Exercise brief ->
Every line from the one containing "X216944768Y-132335986I-1044J1500000D01*" to the one containing "X193914060Y-113618020D02*" in the records below, both included, must be set down exactly, and no other line.

(Stored data entries)
========

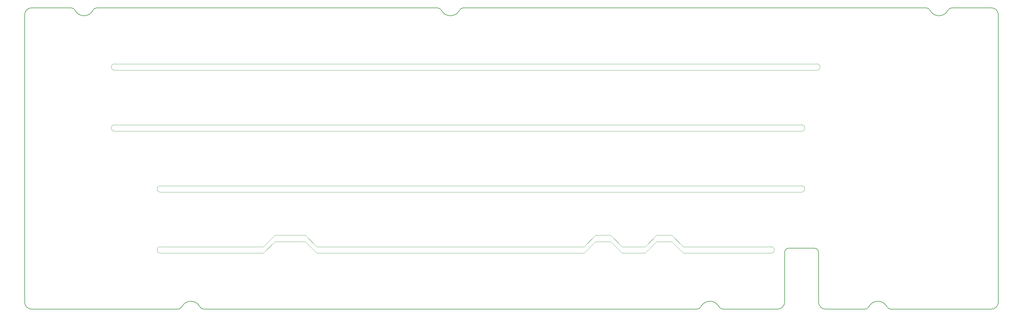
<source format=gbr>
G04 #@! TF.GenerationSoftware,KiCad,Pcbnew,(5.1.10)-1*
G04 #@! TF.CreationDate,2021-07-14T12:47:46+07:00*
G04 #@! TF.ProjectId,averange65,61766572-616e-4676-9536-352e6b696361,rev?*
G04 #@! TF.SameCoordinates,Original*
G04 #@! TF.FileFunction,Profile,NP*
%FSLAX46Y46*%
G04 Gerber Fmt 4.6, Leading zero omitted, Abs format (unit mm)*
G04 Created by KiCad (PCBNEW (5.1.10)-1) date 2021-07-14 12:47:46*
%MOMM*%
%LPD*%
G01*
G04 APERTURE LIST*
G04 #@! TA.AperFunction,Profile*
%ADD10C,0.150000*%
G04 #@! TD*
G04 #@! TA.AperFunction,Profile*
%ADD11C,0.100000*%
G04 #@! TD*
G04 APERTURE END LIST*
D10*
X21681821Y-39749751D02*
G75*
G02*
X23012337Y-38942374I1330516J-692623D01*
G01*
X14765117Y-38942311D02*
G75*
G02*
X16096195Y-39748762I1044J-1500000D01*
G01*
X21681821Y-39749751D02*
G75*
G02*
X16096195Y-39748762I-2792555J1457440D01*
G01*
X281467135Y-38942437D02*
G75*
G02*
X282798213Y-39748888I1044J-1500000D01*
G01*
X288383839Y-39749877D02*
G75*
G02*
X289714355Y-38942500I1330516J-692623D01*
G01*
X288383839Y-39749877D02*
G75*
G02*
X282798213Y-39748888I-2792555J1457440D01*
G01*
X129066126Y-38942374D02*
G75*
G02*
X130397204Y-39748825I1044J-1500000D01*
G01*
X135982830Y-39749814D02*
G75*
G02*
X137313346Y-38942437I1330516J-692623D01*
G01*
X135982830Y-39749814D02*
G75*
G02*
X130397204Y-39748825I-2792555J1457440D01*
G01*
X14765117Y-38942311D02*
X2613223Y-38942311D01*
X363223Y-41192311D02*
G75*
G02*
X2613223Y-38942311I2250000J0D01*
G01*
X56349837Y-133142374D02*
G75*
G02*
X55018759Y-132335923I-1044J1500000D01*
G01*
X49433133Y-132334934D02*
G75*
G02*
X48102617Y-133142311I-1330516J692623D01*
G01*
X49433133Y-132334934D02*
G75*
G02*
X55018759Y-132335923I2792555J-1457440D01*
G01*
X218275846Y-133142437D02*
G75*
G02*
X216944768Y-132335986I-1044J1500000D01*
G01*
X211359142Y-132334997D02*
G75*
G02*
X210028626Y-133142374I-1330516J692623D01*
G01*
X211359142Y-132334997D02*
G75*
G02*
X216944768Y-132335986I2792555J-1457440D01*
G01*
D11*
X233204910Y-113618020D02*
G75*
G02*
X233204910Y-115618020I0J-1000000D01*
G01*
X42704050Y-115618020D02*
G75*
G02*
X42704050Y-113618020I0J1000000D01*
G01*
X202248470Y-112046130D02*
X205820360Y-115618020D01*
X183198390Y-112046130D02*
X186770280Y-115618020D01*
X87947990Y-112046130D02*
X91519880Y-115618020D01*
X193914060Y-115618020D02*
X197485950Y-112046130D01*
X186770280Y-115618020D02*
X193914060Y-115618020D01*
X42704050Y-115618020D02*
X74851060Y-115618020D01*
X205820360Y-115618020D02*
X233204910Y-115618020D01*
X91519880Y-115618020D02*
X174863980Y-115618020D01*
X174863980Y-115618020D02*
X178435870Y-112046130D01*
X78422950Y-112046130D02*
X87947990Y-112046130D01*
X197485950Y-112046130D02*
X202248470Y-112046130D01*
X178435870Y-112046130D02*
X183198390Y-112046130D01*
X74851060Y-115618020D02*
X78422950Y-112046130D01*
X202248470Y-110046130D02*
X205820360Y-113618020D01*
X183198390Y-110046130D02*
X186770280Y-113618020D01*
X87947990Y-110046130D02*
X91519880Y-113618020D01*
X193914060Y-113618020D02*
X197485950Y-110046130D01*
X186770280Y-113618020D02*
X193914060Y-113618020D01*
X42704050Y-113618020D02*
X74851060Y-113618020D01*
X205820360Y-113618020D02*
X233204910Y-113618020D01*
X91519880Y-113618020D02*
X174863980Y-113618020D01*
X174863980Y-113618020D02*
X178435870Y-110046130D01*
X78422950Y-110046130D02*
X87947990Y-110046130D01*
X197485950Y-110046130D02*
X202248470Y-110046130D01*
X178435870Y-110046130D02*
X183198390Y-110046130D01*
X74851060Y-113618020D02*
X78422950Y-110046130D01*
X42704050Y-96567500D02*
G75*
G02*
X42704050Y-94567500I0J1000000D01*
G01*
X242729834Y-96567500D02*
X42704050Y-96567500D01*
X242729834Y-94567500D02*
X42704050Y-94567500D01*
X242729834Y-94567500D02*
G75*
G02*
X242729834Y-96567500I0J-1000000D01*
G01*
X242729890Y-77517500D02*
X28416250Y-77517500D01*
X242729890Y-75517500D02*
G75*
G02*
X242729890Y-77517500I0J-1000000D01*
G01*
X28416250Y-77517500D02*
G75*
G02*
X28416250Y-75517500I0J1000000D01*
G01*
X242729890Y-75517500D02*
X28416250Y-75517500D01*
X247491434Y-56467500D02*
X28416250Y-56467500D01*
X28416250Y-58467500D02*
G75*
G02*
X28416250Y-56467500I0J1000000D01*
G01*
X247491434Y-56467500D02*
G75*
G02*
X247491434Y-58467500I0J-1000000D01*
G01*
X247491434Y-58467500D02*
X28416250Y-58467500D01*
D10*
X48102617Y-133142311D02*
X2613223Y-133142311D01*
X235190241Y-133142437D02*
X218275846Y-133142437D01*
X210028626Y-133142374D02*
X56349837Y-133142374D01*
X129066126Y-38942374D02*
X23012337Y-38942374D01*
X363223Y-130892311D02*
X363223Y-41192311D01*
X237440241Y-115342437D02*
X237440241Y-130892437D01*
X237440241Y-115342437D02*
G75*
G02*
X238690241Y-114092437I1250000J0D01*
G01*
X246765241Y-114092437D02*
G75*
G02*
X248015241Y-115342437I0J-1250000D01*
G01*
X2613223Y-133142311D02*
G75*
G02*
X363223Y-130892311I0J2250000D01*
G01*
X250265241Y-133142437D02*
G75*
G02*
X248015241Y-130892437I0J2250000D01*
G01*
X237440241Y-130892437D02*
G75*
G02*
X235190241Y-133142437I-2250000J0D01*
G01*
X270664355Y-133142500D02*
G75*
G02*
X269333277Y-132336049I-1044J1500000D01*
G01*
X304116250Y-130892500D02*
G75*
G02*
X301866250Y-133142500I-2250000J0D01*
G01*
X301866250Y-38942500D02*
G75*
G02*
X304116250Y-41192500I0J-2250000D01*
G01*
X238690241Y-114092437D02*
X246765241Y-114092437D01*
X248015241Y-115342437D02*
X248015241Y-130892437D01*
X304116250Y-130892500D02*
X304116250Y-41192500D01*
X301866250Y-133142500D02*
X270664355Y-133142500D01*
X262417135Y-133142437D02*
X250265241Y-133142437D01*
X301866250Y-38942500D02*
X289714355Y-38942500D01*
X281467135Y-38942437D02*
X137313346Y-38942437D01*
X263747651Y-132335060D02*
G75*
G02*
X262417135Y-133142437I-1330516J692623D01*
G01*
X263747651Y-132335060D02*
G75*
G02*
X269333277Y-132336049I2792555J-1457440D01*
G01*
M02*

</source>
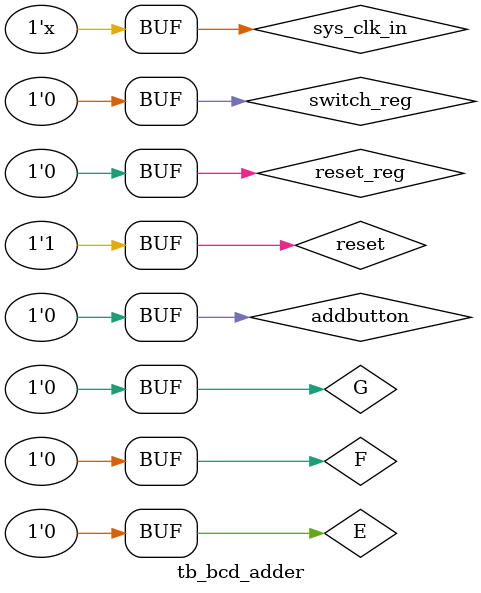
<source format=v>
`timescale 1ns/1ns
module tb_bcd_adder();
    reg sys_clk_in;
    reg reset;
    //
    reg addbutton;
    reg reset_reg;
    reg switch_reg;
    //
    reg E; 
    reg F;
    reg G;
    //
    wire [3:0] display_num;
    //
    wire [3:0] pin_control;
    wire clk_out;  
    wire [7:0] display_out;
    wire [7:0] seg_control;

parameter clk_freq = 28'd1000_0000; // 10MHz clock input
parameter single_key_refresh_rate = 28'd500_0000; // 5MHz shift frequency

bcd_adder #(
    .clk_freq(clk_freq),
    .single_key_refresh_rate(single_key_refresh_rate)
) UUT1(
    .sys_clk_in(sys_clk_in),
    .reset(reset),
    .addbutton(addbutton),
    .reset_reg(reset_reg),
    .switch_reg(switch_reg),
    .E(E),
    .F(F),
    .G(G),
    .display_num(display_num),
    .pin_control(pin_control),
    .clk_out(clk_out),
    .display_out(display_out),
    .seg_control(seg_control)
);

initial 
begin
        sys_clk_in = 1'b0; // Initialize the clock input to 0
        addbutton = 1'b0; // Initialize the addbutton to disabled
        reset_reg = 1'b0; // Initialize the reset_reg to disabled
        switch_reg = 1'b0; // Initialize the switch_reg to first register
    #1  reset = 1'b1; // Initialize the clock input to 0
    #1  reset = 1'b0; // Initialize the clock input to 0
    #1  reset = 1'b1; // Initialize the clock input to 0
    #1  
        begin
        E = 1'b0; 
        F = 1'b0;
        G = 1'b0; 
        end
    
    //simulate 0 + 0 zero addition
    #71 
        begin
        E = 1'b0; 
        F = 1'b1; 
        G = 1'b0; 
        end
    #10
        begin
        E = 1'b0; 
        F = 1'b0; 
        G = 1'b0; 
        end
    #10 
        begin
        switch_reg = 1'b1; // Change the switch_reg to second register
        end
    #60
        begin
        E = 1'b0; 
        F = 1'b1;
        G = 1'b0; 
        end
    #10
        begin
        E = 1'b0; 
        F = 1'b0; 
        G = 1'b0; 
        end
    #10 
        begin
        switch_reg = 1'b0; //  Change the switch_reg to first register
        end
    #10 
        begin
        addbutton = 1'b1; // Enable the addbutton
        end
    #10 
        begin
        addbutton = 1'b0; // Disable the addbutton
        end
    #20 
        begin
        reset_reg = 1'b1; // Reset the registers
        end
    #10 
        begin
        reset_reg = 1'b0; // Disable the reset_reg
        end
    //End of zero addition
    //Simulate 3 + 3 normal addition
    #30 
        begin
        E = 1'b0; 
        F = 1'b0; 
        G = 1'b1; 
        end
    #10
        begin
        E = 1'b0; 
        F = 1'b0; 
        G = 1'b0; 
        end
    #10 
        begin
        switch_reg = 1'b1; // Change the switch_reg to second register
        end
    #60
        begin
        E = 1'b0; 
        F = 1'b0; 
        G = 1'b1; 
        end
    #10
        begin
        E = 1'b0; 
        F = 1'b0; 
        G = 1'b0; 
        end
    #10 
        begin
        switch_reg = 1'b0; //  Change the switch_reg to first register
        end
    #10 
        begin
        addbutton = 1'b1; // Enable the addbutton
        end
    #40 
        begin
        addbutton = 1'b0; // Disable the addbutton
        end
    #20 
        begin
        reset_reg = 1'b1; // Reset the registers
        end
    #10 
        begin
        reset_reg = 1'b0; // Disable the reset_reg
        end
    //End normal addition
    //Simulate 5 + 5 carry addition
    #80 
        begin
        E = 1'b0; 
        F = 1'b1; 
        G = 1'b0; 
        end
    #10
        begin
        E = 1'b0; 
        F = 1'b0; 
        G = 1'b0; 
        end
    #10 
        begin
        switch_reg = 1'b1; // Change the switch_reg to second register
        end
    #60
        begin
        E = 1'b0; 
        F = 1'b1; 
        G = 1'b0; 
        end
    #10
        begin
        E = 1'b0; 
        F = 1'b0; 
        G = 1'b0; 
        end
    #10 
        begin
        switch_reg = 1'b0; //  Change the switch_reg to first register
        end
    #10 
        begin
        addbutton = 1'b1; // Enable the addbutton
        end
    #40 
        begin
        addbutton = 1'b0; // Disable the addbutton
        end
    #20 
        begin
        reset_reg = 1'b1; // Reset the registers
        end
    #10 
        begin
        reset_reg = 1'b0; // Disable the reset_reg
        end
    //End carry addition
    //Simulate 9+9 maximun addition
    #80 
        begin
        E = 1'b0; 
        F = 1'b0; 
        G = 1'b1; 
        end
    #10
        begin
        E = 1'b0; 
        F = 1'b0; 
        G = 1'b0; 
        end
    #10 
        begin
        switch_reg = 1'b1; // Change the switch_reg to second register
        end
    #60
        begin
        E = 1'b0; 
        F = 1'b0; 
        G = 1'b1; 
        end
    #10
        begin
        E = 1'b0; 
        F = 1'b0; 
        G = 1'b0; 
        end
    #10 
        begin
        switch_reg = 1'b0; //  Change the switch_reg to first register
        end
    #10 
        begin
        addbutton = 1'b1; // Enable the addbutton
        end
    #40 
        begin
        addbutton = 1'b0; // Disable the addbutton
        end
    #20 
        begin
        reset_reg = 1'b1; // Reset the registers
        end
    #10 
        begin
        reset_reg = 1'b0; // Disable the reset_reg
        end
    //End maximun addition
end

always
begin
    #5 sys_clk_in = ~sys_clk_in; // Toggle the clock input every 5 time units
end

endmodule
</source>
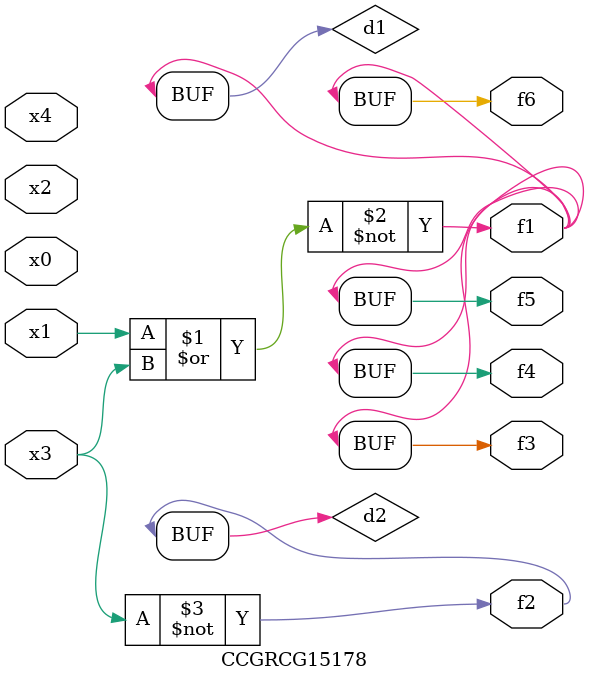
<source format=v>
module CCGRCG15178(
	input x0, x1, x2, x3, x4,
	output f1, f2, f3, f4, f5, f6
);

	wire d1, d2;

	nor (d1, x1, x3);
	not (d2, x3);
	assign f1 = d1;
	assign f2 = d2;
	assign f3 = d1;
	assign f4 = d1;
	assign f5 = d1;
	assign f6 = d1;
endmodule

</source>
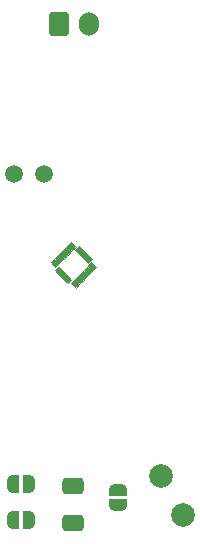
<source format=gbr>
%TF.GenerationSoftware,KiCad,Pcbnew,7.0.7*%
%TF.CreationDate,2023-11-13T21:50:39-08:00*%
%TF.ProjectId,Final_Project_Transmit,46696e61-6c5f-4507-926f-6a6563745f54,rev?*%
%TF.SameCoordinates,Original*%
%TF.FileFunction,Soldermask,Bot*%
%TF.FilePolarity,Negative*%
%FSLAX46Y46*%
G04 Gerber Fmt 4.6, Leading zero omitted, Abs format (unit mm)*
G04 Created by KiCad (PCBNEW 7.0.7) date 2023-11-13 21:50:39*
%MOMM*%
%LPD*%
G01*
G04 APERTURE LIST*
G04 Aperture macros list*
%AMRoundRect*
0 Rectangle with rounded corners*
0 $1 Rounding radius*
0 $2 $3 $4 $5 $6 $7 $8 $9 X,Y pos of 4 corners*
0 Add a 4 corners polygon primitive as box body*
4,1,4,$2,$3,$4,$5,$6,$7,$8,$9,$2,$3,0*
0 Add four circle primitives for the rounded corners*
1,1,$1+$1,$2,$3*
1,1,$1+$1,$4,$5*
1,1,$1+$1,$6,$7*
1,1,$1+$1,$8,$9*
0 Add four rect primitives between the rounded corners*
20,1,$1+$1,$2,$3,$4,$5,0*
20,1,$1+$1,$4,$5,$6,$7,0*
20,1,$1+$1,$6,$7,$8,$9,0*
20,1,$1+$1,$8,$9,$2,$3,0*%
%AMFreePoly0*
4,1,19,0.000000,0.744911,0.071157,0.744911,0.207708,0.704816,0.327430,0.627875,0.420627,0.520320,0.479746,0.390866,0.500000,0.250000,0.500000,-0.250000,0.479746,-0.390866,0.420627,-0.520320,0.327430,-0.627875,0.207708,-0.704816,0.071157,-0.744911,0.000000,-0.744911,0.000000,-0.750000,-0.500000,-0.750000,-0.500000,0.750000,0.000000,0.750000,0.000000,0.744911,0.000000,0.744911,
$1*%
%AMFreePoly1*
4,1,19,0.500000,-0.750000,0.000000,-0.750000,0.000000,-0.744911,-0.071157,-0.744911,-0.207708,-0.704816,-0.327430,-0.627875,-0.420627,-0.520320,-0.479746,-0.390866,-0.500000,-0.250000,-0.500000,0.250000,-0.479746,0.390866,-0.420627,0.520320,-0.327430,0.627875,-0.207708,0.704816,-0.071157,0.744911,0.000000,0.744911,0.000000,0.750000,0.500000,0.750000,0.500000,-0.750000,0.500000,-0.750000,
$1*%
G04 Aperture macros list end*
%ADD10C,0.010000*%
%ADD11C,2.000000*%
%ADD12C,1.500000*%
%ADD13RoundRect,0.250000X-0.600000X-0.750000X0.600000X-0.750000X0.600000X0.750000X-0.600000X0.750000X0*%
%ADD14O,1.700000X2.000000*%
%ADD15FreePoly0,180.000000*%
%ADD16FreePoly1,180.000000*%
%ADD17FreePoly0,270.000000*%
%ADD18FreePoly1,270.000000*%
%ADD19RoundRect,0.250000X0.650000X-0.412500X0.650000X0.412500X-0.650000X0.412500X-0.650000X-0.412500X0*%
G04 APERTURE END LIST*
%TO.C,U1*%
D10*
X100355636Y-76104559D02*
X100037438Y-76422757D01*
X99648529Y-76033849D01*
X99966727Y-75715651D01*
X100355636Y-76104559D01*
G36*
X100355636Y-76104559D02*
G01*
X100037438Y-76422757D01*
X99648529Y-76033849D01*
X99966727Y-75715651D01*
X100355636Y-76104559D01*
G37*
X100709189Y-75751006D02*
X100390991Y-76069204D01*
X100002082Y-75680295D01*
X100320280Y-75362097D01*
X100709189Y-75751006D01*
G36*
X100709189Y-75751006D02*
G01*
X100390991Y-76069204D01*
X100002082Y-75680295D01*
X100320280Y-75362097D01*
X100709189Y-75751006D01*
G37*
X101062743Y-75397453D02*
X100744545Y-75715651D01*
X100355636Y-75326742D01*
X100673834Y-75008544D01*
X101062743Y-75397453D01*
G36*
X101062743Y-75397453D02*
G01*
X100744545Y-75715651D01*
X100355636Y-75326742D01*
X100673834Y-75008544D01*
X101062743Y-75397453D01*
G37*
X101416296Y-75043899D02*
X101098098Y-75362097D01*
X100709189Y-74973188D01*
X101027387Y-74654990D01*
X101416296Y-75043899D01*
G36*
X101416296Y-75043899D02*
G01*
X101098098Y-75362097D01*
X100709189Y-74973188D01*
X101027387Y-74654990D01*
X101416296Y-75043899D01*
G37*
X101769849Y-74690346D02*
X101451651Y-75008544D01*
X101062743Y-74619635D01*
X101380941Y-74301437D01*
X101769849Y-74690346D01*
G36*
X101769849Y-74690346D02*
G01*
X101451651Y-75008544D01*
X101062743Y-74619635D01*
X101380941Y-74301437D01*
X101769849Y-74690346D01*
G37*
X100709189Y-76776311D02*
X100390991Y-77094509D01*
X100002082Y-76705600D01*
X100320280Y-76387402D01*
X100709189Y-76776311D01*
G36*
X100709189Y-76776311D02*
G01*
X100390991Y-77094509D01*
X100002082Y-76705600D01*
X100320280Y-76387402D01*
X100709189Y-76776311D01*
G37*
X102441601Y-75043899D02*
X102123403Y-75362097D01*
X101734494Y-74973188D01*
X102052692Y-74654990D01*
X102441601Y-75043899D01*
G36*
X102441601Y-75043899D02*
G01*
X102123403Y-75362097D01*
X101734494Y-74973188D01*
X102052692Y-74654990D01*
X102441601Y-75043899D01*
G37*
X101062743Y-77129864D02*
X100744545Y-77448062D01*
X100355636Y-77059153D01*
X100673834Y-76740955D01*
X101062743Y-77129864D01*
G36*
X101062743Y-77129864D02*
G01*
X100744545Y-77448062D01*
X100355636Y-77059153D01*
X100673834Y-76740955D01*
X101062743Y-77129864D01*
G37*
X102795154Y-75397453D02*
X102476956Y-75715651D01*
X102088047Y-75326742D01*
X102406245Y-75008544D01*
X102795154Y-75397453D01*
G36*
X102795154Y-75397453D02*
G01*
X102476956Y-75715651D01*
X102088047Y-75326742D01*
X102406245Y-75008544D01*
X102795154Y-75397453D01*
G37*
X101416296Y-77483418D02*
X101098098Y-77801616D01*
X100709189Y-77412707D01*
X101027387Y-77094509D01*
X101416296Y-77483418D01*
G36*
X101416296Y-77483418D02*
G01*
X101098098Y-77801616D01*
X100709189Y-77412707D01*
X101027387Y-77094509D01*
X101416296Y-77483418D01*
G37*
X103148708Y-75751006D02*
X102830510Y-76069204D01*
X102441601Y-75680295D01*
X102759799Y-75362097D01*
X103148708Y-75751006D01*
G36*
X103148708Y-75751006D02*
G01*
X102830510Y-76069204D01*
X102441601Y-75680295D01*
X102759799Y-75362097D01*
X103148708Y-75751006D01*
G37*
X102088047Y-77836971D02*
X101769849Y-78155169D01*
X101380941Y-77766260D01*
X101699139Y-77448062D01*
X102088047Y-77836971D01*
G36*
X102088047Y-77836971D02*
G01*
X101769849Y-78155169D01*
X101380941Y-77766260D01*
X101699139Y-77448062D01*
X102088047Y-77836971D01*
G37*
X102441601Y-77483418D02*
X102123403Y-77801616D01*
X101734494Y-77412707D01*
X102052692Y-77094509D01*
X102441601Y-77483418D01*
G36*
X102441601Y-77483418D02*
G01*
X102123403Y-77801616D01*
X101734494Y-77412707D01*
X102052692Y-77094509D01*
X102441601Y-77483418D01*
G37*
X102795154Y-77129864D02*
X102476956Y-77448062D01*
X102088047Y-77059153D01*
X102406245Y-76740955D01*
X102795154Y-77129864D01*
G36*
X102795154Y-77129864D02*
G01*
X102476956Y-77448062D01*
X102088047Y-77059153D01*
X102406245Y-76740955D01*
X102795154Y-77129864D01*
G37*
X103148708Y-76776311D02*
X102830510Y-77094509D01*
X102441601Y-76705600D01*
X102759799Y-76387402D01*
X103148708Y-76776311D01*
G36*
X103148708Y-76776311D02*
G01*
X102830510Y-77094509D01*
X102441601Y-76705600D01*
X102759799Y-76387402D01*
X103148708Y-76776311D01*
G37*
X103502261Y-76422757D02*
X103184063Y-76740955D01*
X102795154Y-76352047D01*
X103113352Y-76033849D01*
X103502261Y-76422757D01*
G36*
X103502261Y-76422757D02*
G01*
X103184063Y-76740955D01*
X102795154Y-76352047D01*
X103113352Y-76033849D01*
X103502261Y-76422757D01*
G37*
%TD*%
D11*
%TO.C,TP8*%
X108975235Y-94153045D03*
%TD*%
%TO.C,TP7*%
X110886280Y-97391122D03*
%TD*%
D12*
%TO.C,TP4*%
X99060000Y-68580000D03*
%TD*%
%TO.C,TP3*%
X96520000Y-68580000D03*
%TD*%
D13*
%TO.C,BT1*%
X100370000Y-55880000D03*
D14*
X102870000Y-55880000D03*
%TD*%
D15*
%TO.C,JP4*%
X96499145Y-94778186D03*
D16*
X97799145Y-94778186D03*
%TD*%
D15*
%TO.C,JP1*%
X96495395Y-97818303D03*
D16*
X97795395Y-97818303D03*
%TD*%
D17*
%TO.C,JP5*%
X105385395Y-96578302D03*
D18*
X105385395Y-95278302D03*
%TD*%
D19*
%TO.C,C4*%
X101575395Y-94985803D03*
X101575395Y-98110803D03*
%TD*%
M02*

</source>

========

Task answer ->
X216944768Y-132335986I-1044J1500000D01*
G01*
X211359142Y-132334997D02*
G75*
G02*
X210028626Y-133142374I-1330516J692623D01*
G01*
X211359142Y-132334997D02*
G75*
G02*
X216944768Y-132335986I2792555J-1457440D01*
G01*
D11*
X233204910Y-113618020D02*
G75*
G02*
X233204910Y-115618020I0J-1000000D01*
G01*
X42704050Y-115618020D02*
G75*
G02*
X42704050Y-113618020I0J1000000D01*
G01*
X202248470Y-112046130D02*
X205820360Y-115618020D01*
X183198390Y-112046130D02*
X186770280Y-115618020D01*
X87947990Y-112046130D02*
X91519880Y-115618020D01*
X193914060Y-115618020D02*
X197485950Y-112046130D01*
X186770280Y-115618020D02*
X193914060Y-115618020D01*
X42704050Y-115618020D02*
X74851060Y-115618020D01*
X205820360Y-115618020D02*
X233204910Y-115618020D01*
X91519880Y-115618020D02*
X174863980Y-115618020D01*
X174863980Y-115618020D02*
X178435870Y-112046130D01*
X78422950Y-112046130D02*
X87947990Y-112046130D01*
X197485950Y-112046130D02*
X202248470Y-112046130D01*
X178435870Y-112046130D02*
X183198390Y-112046130D01*
X74851060Y-115618020D02*
X78422950Y-112046130D01*
X202248470Y-110046130D02*
X205820360Y-113618020D01*
X183198390Y-110046130D02*
X186770280Y-113618020D01*
X87947990Y-110046130D02*
X91519880Y-113618020D01*
X193914060Y-113618020D02*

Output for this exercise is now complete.